Especially when we’re in the thick of things. “Normal” doesn’t open window into mindfulness and thus the awareness to realize our limited view(s) in that moment.
“Normal” can, perhaps counterintuitively, cloud insight.
There is so much “normal” out there that feels so right and like it’s that has ever been that we can miss all our assumptions and very much miss the constraints we’re living and operating under.
What is the economy, what we shop for, how we produce things, what does work mean, what’s a “good life” or “successful life,” what opportunities should you pursue, how to treat people around you, what’s proper to wear, how much attention (or not) should be applied towards community, things we like, want, need, what does love mean and entail, what’s precious (or not)…
Most days (and months and years and maybe lifetimes) we likely pay no thought to any of these whatsoever. Why would we? They’re eternal.
Yet…?
Nothing is inherent. Much is inherited.
Speaking therefore of “eternal” is much more accurate, and thus powerful, way of interacting with all those background views we have inherited and assumed and lived in for so long. It directly calls forth the dichotomy between our experience and the intellectual understanding that nothing is intrinsic and that much is created.** And by rendering the division sharply, it allows us to take fuller control and responsibility of our views.
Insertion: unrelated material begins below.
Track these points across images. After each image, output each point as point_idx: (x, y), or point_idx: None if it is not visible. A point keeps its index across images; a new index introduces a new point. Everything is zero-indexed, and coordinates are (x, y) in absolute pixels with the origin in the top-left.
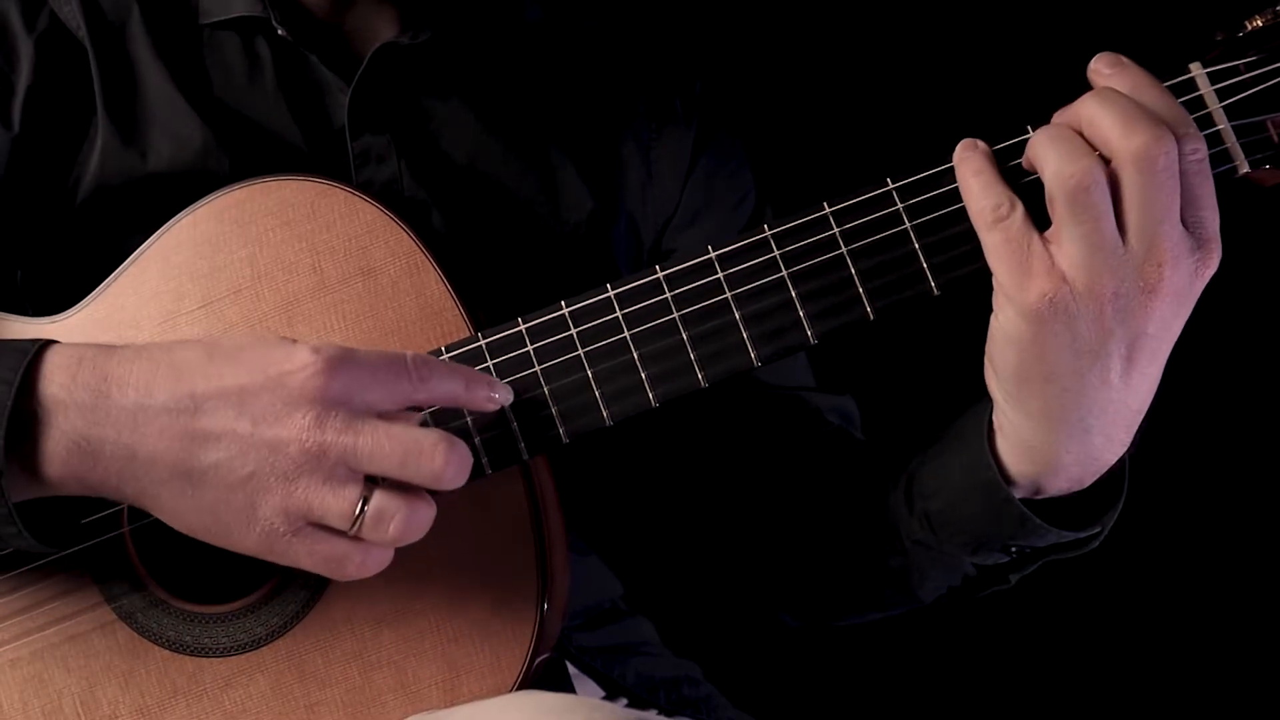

We get to examine what’s so, call upon our authentic selves, do some true thinking, and bring forth new possibilities that will guide us forward and upward.
* Hilarious, of course, given that the one thing constant in the universe is that it is quite in motion and flux…
** And, indeed, going to another country and culture shows us how differently things can be interpreted and created.
So don’t scatter my seeds everywhere in my garden, but think where each should go, and how they will work together? And how they will effect my garden in the future. Plant them normally?
Where is the chaos(fun)in that? Might be off topic. But you got me thinking, something I don’t do normally.